--- WHAT YOU HAVE TO DO ---
From the data below, copy out every line in which the word "orçamentária" occurs.

GIVEN RECORDS Block Start

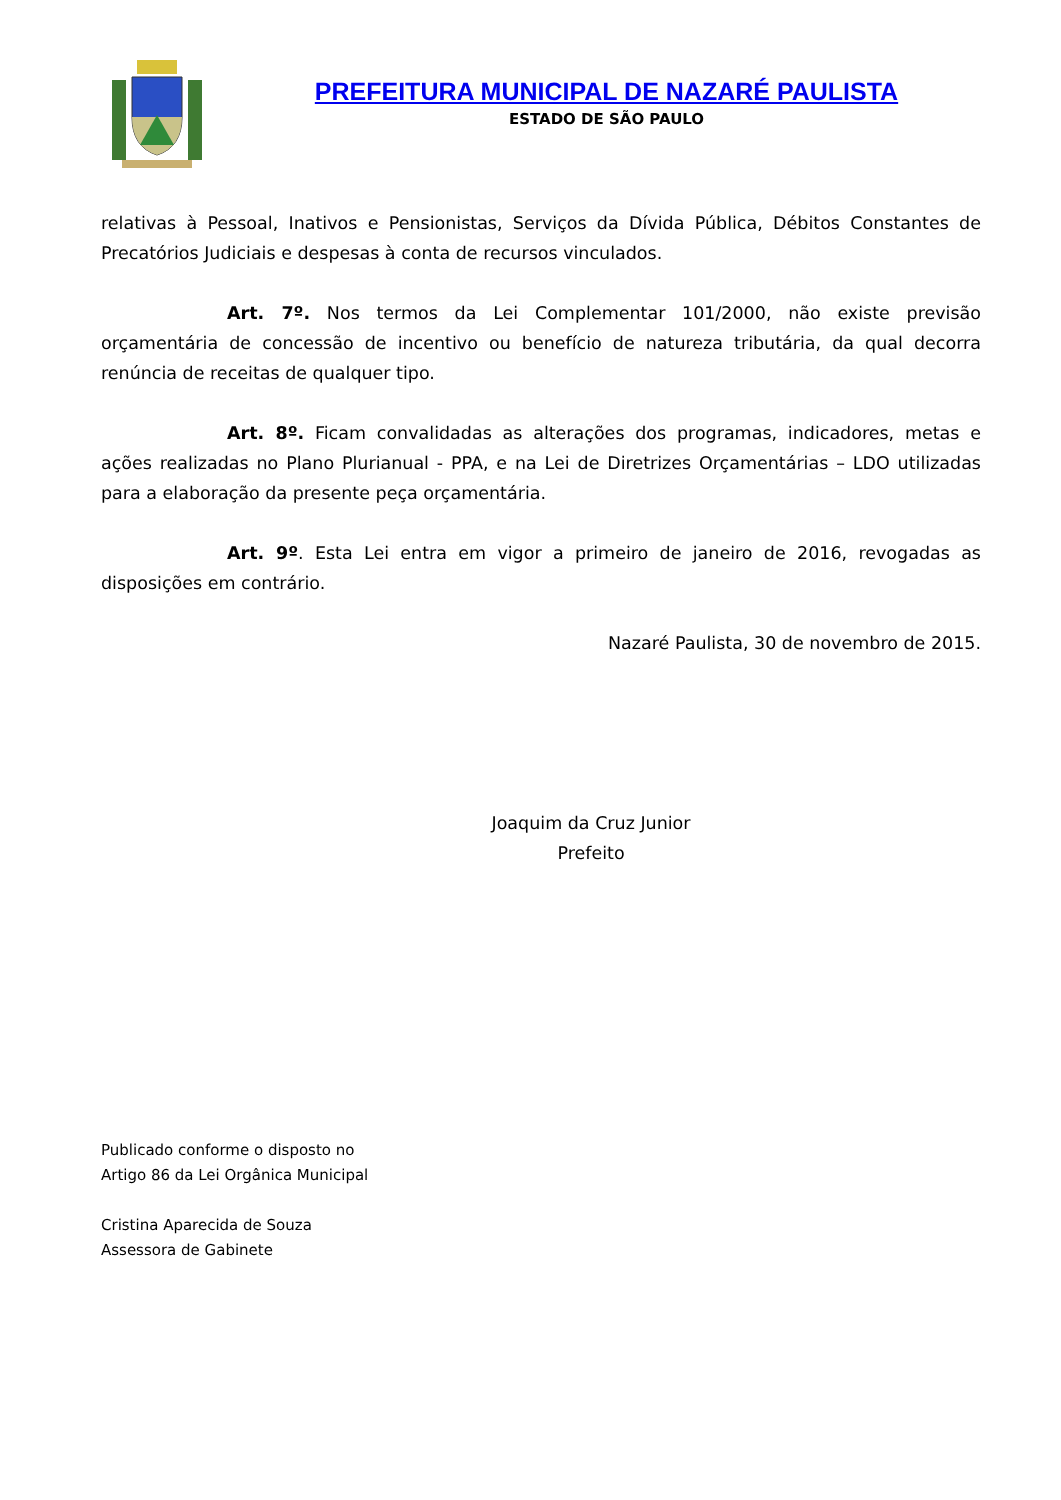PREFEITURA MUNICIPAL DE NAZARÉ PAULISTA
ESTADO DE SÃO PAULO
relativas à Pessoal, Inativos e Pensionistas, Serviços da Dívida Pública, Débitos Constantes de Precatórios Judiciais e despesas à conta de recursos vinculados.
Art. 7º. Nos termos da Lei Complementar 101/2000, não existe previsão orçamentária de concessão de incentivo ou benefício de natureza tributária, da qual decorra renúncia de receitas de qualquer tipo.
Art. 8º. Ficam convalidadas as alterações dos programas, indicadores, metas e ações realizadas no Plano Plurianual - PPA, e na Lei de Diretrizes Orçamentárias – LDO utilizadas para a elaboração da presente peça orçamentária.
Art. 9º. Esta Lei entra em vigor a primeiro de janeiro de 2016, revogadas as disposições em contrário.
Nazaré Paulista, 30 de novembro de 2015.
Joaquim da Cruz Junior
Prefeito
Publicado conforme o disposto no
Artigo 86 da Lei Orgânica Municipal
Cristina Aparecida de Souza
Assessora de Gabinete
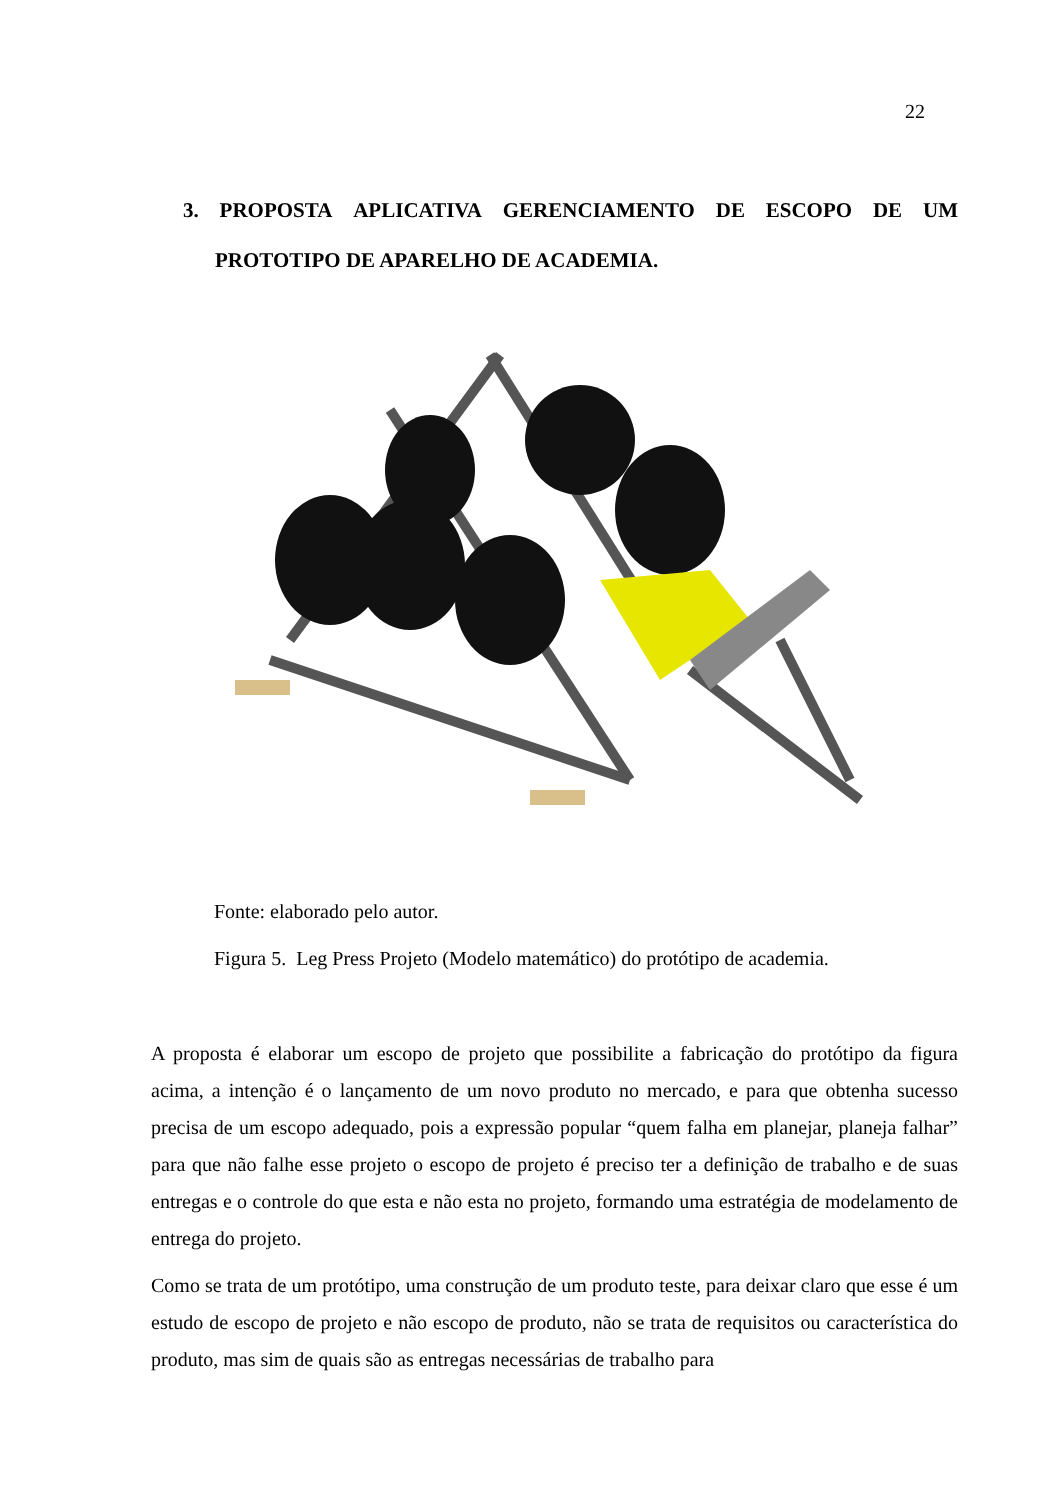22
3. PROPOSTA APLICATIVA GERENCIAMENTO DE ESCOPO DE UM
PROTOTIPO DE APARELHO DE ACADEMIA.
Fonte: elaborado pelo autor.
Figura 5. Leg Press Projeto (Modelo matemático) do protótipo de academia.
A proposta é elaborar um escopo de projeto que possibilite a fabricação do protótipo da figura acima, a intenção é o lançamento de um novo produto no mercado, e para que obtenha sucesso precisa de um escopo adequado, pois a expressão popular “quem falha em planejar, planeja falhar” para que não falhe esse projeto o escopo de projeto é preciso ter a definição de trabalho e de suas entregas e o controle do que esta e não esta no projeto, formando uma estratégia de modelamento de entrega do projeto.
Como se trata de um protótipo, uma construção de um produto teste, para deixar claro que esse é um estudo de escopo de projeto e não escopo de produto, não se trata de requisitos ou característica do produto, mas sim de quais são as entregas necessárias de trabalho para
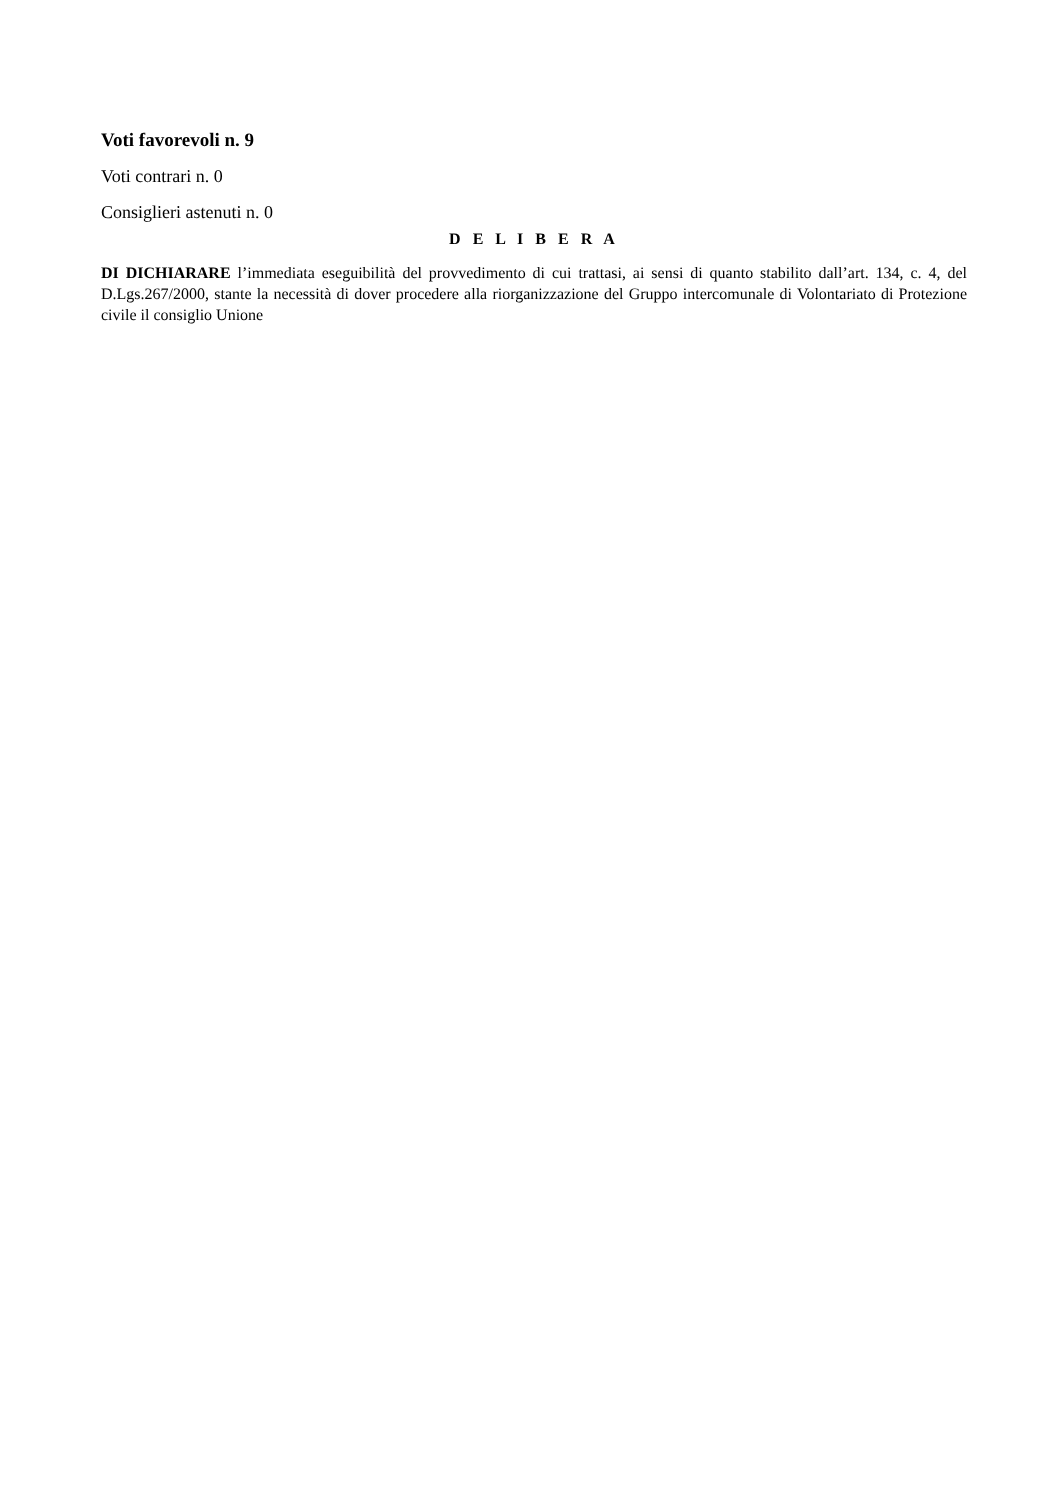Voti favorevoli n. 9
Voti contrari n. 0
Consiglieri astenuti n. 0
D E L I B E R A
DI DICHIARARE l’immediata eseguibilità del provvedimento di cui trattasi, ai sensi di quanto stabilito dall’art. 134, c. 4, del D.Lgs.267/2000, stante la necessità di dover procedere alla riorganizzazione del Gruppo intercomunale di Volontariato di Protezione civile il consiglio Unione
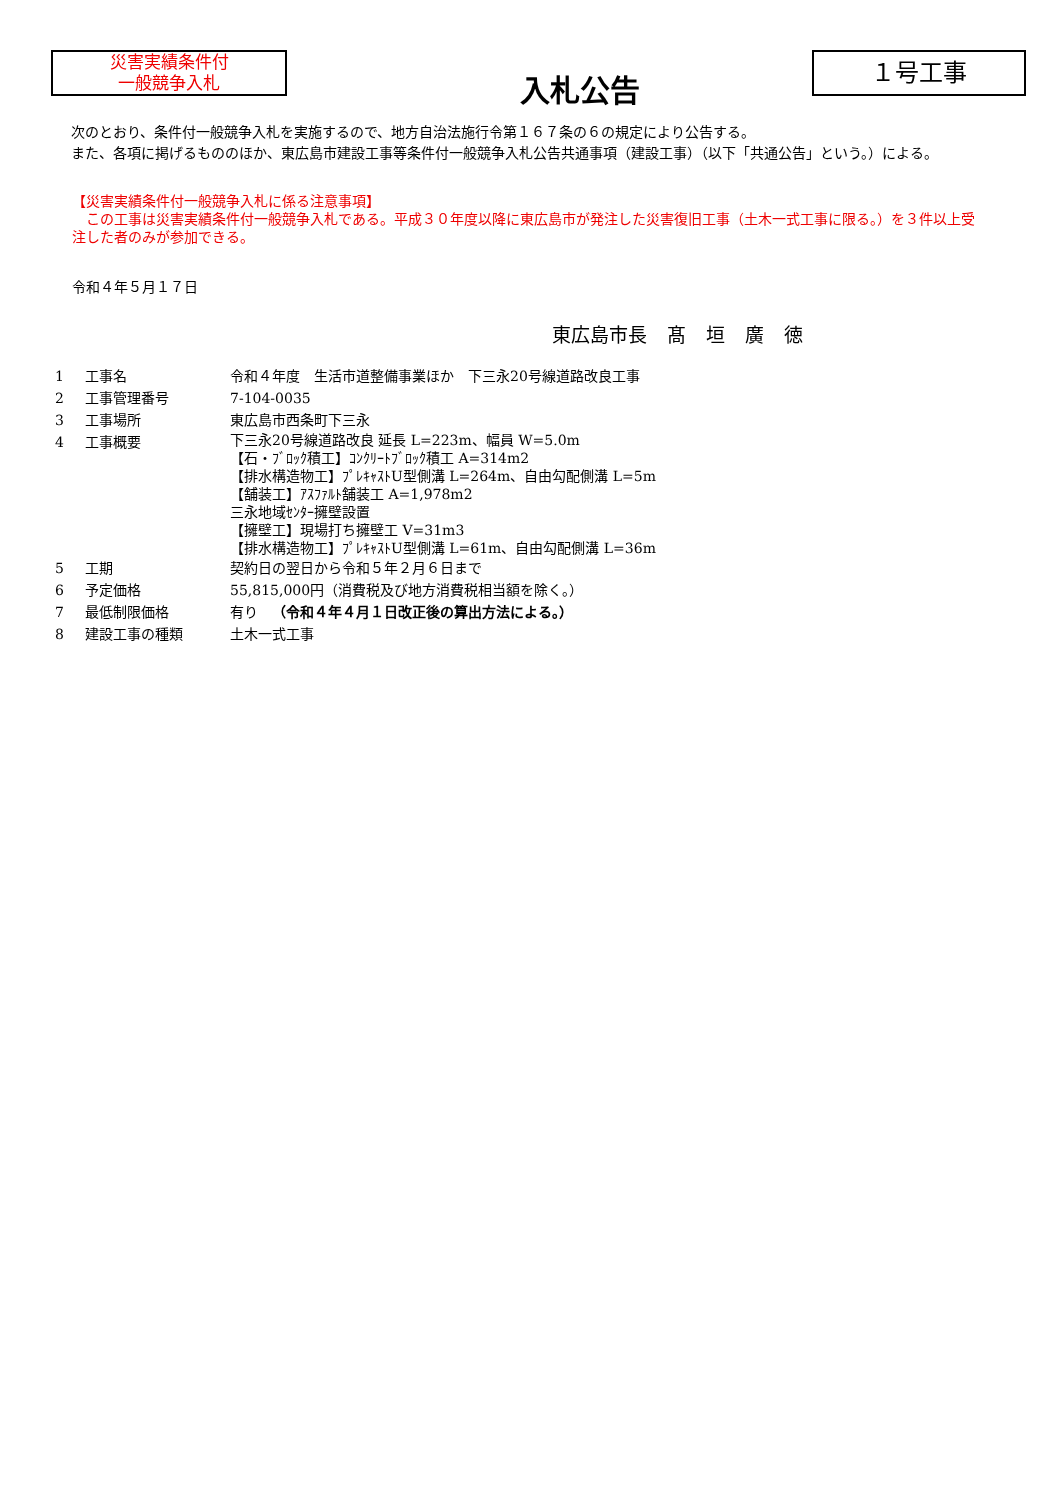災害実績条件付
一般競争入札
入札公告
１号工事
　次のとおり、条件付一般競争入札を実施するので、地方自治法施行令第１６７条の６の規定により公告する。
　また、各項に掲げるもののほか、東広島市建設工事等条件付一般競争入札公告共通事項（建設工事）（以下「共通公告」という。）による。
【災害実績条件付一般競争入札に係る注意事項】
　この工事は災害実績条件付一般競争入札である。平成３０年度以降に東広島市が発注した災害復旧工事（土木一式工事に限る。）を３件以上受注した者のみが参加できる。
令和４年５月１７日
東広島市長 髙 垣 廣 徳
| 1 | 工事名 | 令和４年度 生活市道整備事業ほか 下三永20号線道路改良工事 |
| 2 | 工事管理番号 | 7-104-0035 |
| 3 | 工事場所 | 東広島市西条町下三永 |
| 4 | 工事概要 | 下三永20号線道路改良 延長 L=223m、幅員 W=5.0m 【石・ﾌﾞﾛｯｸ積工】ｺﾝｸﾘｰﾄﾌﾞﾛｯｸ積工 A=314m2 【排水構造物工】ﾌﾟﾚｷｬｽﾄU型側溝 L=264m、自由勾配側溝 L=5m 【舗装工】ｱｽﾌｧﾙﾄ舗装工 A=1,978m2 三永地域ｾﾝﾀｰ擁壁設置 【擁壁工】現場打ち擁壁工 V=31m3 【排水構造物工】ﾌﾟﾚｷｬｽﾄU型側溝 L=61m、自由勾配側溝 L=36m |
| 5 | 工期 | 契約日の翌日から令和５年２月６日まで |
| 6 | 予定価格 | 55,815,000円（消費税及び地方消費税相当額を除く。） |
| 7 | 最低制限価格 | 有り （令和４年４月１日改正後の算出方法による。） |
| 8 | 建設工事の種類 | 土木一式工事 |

GIVEN RECORDS Block End

--- RESPONSE TO THE TASK ---
Art. 7º. Nos termos da Lei Complementar 101/2000, não existe previsão orçamentária de concessão de incentivo ou benefício de natureza tributária, da qual decorra renúncia de receitas de qualquer tipo.
Art. 8º. Ficam convalidadas as alterações dos programas, indicadores, metas e ações realizadas no Plano Plurianual - PPA, e na Lei de Diretrizes Orçamentárias – LDO utilizadas para a elaboração da presente peça orçamentária.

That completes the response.